Bob Dylan was having none of it as he rode with my colleague’s uncle from the Iron Range back to the University of Minnesota one Sunday night in 1959.
“Bobby, don’t you think you should go to class once in a while?” Dylan’s concerned classmate asked.
As we all learned after watching the Oscar-nominated Dylan biopic “A Complete Unknown,” Bobby, seemingly, ignored everyone’s advice as he zipped off on a well-chronicled joyride, tarnished by a humiliation or a motorcycle crash here and there.
Like the subject of any film, Dylan would have been a nightmare for human resources. HR likes to toss around terms like “company culture,” lest someone starts to call it “mindless compliance.”
No one makes a film about the compliant, although I suppose “The Stepford Wives” took a good shot at it.
I didn’t ask my colleague what became of his uncle, but we know films aren’t made about people who melt into the system.
Heck I once heard a co-worker tell someone that “most people have a work personality and a non-work personality, but you just have a nonwork personality.”
No one’s going to make a film about a “work personality.” No one’s even making a film about Bobby Vee.
The Fargo kid was not quite 16 when he replaced rock ‘n’ roll spark Buddy Holly at the Moorhead Armory Winter Dance Party on Feb. 4, 1959. The Beechcraft Bonanza that Holly sat in had crashed near Mason City, Iowa, the night before.
The scramble to find local talent spit Vee onto a stage to front his older brother’s band — because Vee was the one member of the group who knew all the lyrics to their songs.
“The fear didn’t hit me until the spotlight came on, and then I was just shattered by it,” Vee said years later. “If I opened my mouth, I wasn’t sure anything would come out. But it was my big break, and I had to go for it.”

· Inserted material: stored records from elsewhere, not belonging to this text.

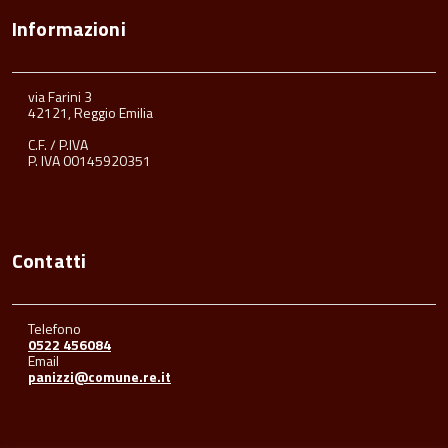
Informazioni
via Farini 3
42121, Reggio Emilia
C.F. / P.IVA
P. IVA 00145920351
Contatti
Telefono
0522 456084
Email
panizzi@comune.re.it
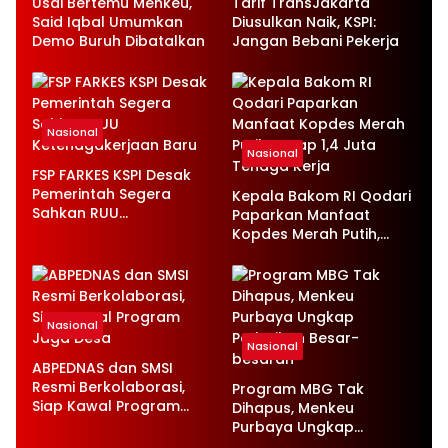
Usai Bertemu Menkeu,
Tarif TransJakarta
Said Iqbal Umumkan
Diusulkan Naik, KSPI:
Demo Buruh Dibatalkan
Jangan Bebani Pekerja
Nasional
Nasional
FSP FARKES KSPI Desak
Pemerintah Segera
Kepala Bakom RI Qodari
Sahkan RUU
Paparkan Manfaat
Ketenagakerjaan Baru
Kopdes Merah Putih,
Serap 1,4 Juta Tenaga
Kerja
Nasional
Nasional
ABPEDNAS dan SMSI
Resmi Berkolaborasi,
Program MBG Tak
Siap Kawal Program
Dihapus, Menkeu
Jaga Desa
Purbaya Ungkap
Perbaikan Besar-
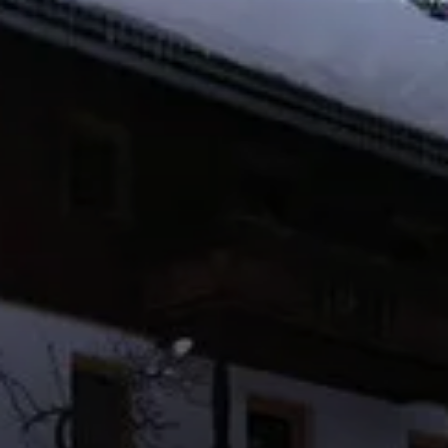
© Sieglinde Sporrer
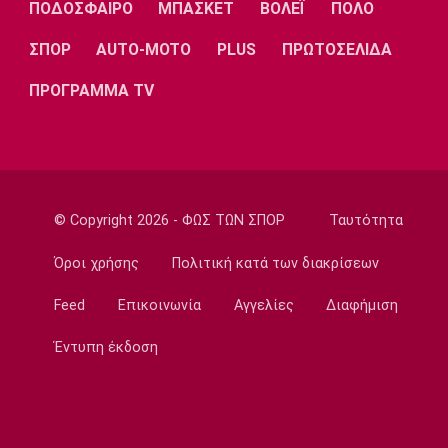
ΠΟΔΟΣΦΑΙΡΟ
ΜΠΑΣΚΕΤ
ΒΟΛΕΪ
ΠΟΛΟ
19:30
Μπάσκετ Ελλάδα
ΣΠΟΡ
AUTO-MOTO
PLUS
ΠΡΩΤΟΣΕΛΙΔΑ
Παραμένει στο Περιστέρι ο Ιτούνας
ΠΡΟΓΡΑΜΜΑ TV
19:15
Μπάσκετ Ελλάδα
Στουρνάρας: «Αρχικός στόχος της Ασπίδας η
είσοδος στα play-offs»
19:00
© Copyright 2026 - ΦΩΣ ΤΩΝ ΣΠΟΡ
Ταυτότητα
Super League 1
Παναθηναϊκός: Επαγγελματικά συμβόλαια σε
Όροι χρήσης
Πολιτική κατά των διακρίσεων
έξι παίκτες της ακαδημίας
Feed
Επικοινωνία
Αγγελίες
Διαφήμιση
18:45
Εθνικές Μπάσκετ
Έντυπη έκδοση
Χωρίς παίκτη από το ΝΒΑ και μόλις δύο από
τη Euroleague η αποστολή της Λιθουανίας
18:30
Μπάσκετ Ελλάδα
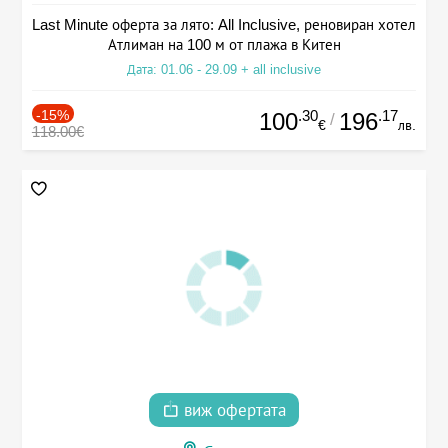
Last Minute оферта за лято: All Inclusive, реновиран хотел
Атлиман на 100 м от плажа в Китен
Дата: 01.06 - 29.09 + all inclusive
-15%
.30
.17
100
196
/
€
лв.
118.00€
виж офертата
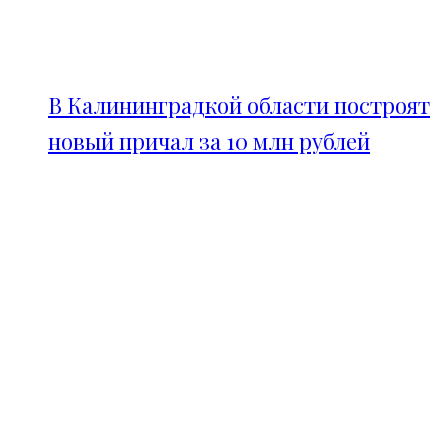
В Калининградкой области построят
новый причал за 10 млн рублей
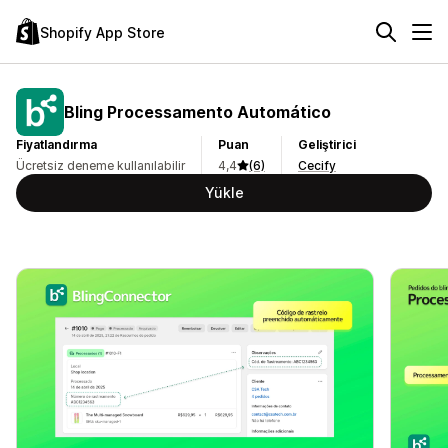
Shopify App Store
Bling Processamento Automático
Fiyatlandırma
Puan
Geliştirici
Ücretsiz deneme kullanılabilir
4,4
(6)
Cecify
Yükle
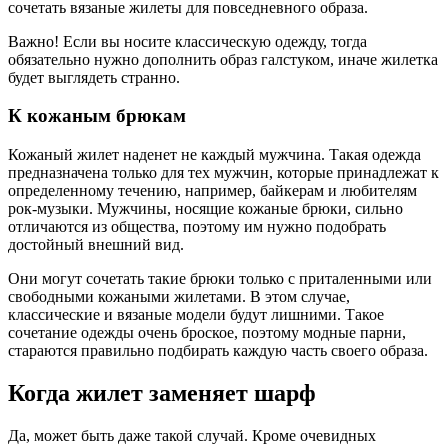
сочетать вязаные жилеты для повседневного образа.
Важно! Если вы носите классическую одежду, тогда
обязательно нужно дополнить образ галстуком, иначе жилетка
будет выглядеть странно.
К кожаным брюкам
Кожаный жилет наденет не каждый мужчина. Такая одежда
предназначена только для тех мужчин, которые принадлежат к
определенному течению, например, байкерам и любителям
рок-музыки. Мужчины, носящие кожаные брюки, сильно
отличаются из общества, поэтому им нужно подобрать
достойный внешний вид.
Они могут сочетать такие брюки только с приталенными или
свободными кожаными жилетами. В этом случае,
классические и вязаные модели будут лишними. Такое
сочетание одежды очень броское, поэтому модные парни,
стараются правильно подбирать каждую часть своего образа.
Когда жилет заменяет шарф
Да, может быть даже такой случай. Кроме очевидных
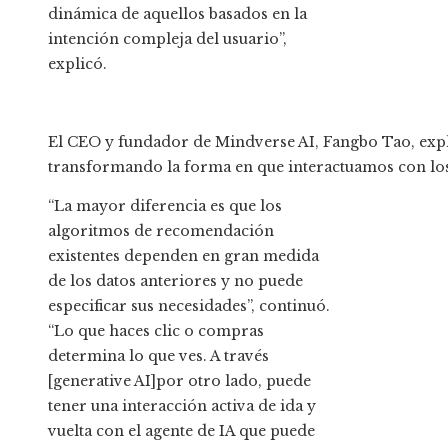
dinámica de aquellos basados ​​en la
intención compleja del usuario”,
explicó.
El CEO y fundador de Mindverse AI, Fangbo Tao, expli
transformando la forma en que interactuamos con lo
“La mayor diferencia es que los
algoritmos de recomendación
existentes dependen en gran medida
de los datos anteriores y no puede
especificar sus necesidades”, continuó.
“Lo que haces clic o compras
determina lo que ves. A través
[generative AI]por otro lado, puede
tener una interacción activa de ida y
vuelta con el agente de IA que puede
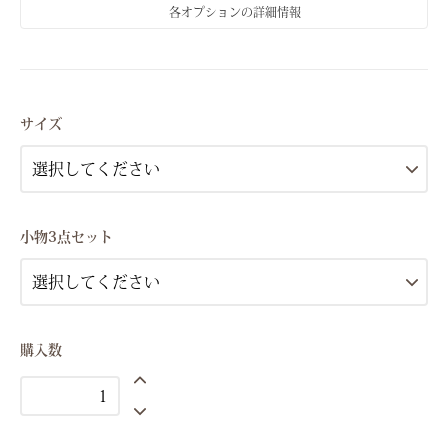
各オプションの詳細情報
Sサイズ(7号）
Mサイズ(9号）
サイズ
Lサイズ(11号）
Sサイズ(7号）
Mサイズ(9号）
小物3点セット
Lサイズ(11号）
Sサイズ(7号）
Mサイズ(9号）
Lサイズ(11号）
購入数
Sサイズ(7号）
Mサイズ(9号）
Lサイズ(11号）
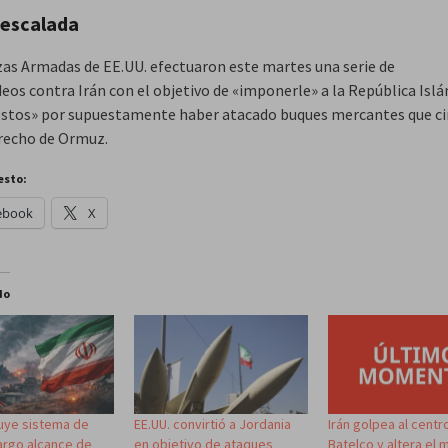
 escalada
zas Armadas de EE.UU. efectuaron este martes una serie de
os contra Irán con el objetivo de «imponerle» a la República Isl
ostos» por supuestamente haber atacado buques mercantes que ci
trecho de Ormuz.
esto:
ebook
X
do
ruye sistema de
EE.UU. convirtió a Jordania
Irán golpea al centr
largo alcance de
en objetivo de ataques
Batelco y altera el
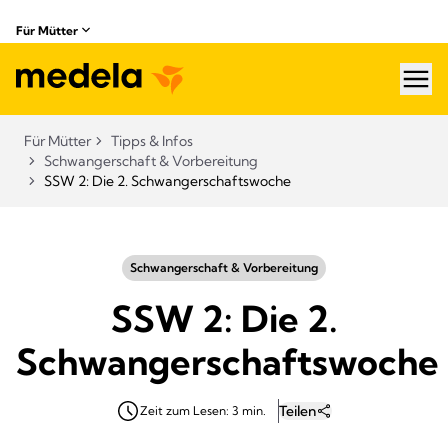
Für Mütter
hea
Für Mütter
Tipps & Infos
Schwangerschaft & Vorbereitung
SSW 2: Die 2. Schwangerschaftswoche
Schwangerschaft & Vorbereitung
SSW 2: Die 2.
Schwangerschaftswoche
Teilen
Zeit zum Lesen: 3 min.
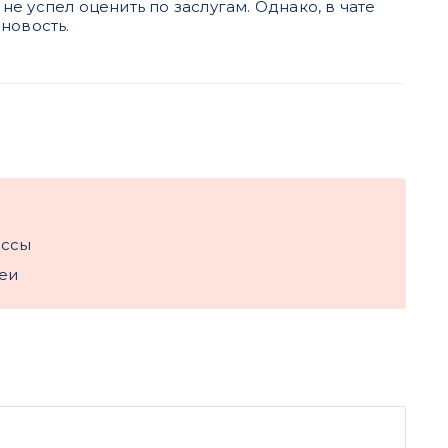
е успел оценить по заслугам. Однако, в чате
новость.
оссы
еи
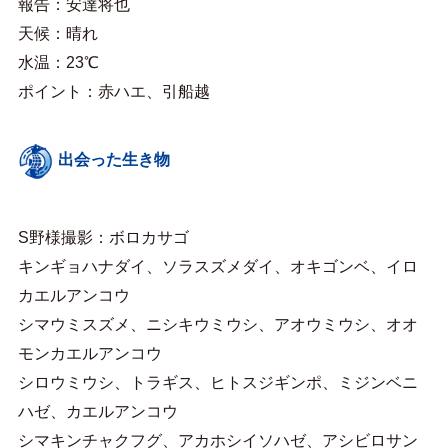
報告：安達将也
天候：晴れ
水温：23℃
ポイント：赤ハエ、引船越
出会った生き物
S野様撮影：ボロカサゴ
キンギョハナダイ、ソラスズメダイ、オキゴンベ、イロ
カエルアンコウ
シマウミスズメ、ニシキウミウシ、アオウミウシ、オオ
モンカエルアンコウ
シロウミウシ、トラギス、ヒトスジギンポ、ミジンベニ
ハゼ、カエルアンコウ
シマキンチャクフグ、アカホシイソハゼ、アシビロサン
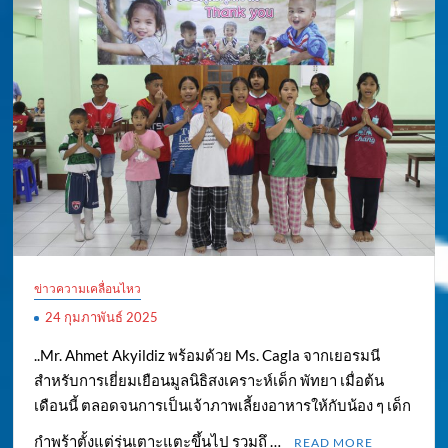
ข่าวความเคลื่อนไหว
24 กุมภาพันธ์ 2025
..Mr. Ahmet Akyildiz พร้อมด้วย Ms. Cagla จากเยอรมนี
สำหรับการเยี่ยมเยือนมูลนิธิสงเคราะห์เด็ก พัทยา เมื่อต้น
เดือนนี้ ตลอดจนการเป็นเจ้าภาพเลี้ยงอาหารให้กับน้อง ๆ เด็ก
กำพร้าตั้งแต่รุ่นเตาะแตะขึ้นไป รวมถึ …
READ MORE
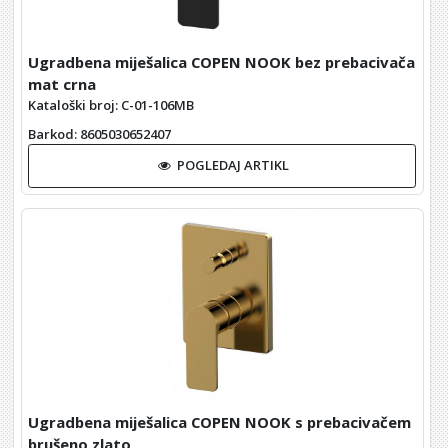
Ugradbena miješalica COPEN NOOK bez prebacivača
mat crna
Kataloški broj: C-01-106MB
Barkod
: 8605030652407
POGLEDAJ ARTIKL
Ugradbena miješalica COPEN NOOK s prebacivačem
brušeno zlato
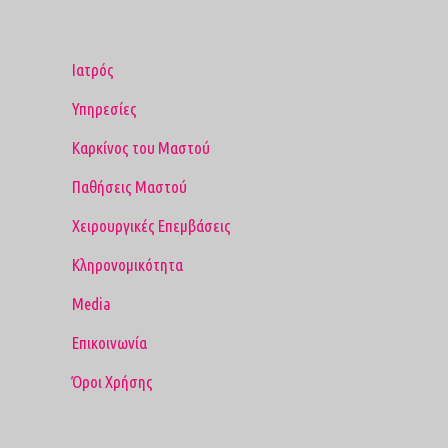
Ιατρός
Υπηρεσίες
Καρκίνος του Μαστού
Παθήσεις Μαστού
Χειρουργικές Επεμβάσεις
Κληρονομικότητα
Media
Επικοινωνία
Όροι Χρήσης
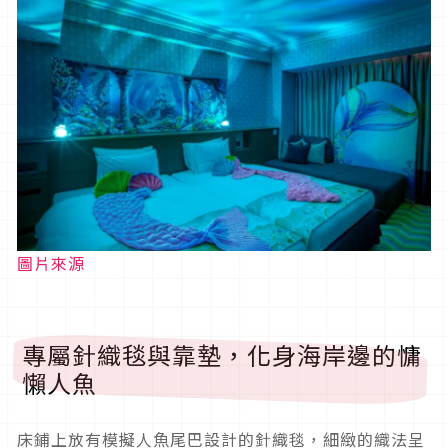
圖片來源
專屬針織毯與靠墊，化身海岸邊的慵
懶人魚
床鋪上放有模擬人魚尾巴設計的針織毯，細緻的織法呈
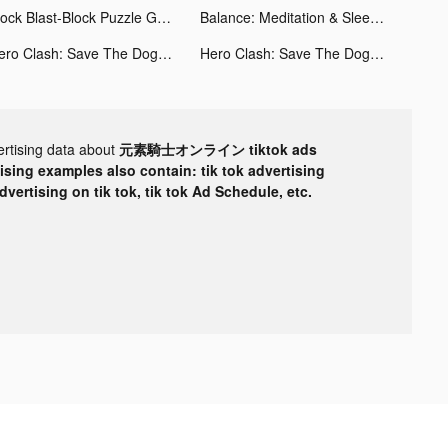
Block Blast-Block Puzzle Games tiktok ads
Balance: Meditation & Sleep tiktok ads
Hero Clash: Save The Dog tiktok ads
Hero Clash: Save The Dog tiktok ads
ertising data about
元素騎士オンライン tiktok ads
tising examples also contain: tik tok advertising
advertising on tik tok, tik tok Ad Schedule, etc.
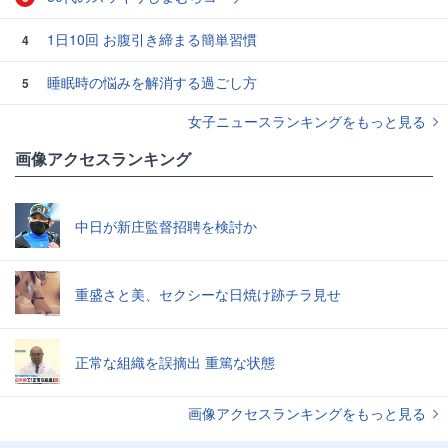
1日10回 お腹引き締まる簡単習慣
4
睡眠時の悩みを解消する過ごし方
5
女子ニュースランキングをもっと見る
画像アクセスランキング
中日が新庄監督招聘を検討か
重盛さと美、セクシーな日焼け跡チラ見せ
正常な組織を誤摘出 重篤な状態
画像アクセスランキングをもっと見る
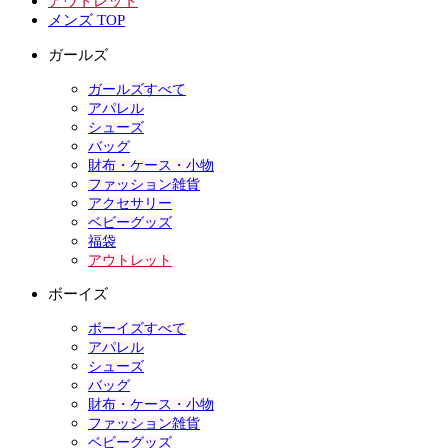
アウトレット
メンズ TOP
ガールズ
ガールズすべて
アパレル
シューズ
バッグ
財布・ケース・小物
ファッション雑貨
アクセサリー
ベビーグッズ
福袋
アウトレット
ボーイズ
ボーイズすべて
アパレル
シューズ
バッグ
財布・ケース・小物
ファッション雑貨
ベビーグッズ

If you started noodling Vee’s story for a film treatment, you would cement Vee’s underdog role in the scene where the Winter Dance Party promoters don’t even pay him.
That screenplay gets even better in the next scene, when the group releases a record. Then? Yowza!
You write that Vee’s group brings in an unknown, pianist calling himself Elston Gunn. Gunn, 18, has never played with anyone who recorded a song and will enroll at the University of Minnesota that fall.
It turns out that Gunn is Robert Zimmerman, working through his identity crisis before calling himself the cipher that is Bob Dylan.
Sadly, your Bobby Vee film treatment becomes a paper wad at the bottom of the garbage pail when you portray Vee for what he was: A sincere guy with a nice voice who could write a song and croon some tunes.
Moms and dads didn’t view Vee as a threat, even though they knew rock music was sending Americans into the arms of Communists.
Worse for the script, Vee ends up married to the same woman for more than half a century.
Hey, sounds like he would have gotten along fine at the office, though.
Rockin’ out is how Dylan would have begun his career if not for the fact his willowy frame, pale looks and finger-in-socket hair deposited him outside the Bobby Vee/Ricky Nelson/Frankie Avalon dreamboat category. So Bob went the folk route.
That decision gave “A Complete Unknown” screenplay adapters a chance to have Bob go electric at the Newport Folk Festival with his Marty McFly Stratocaster, portrayed as a message to his folkie fans as to just what they could do with their company culture.
The Newport crowd in the film behaves as if they were the ones who certified Dylan’s musical Powerball ticket, although in real life the New York Times’ next-day recap mentioned no civil disobedience.
Well, a little embellishment is why it’s called a biopic. Hard to stop the stories from growing.
No matter. We pay to see films made about people like Bob Dylan. People who could never get past HR.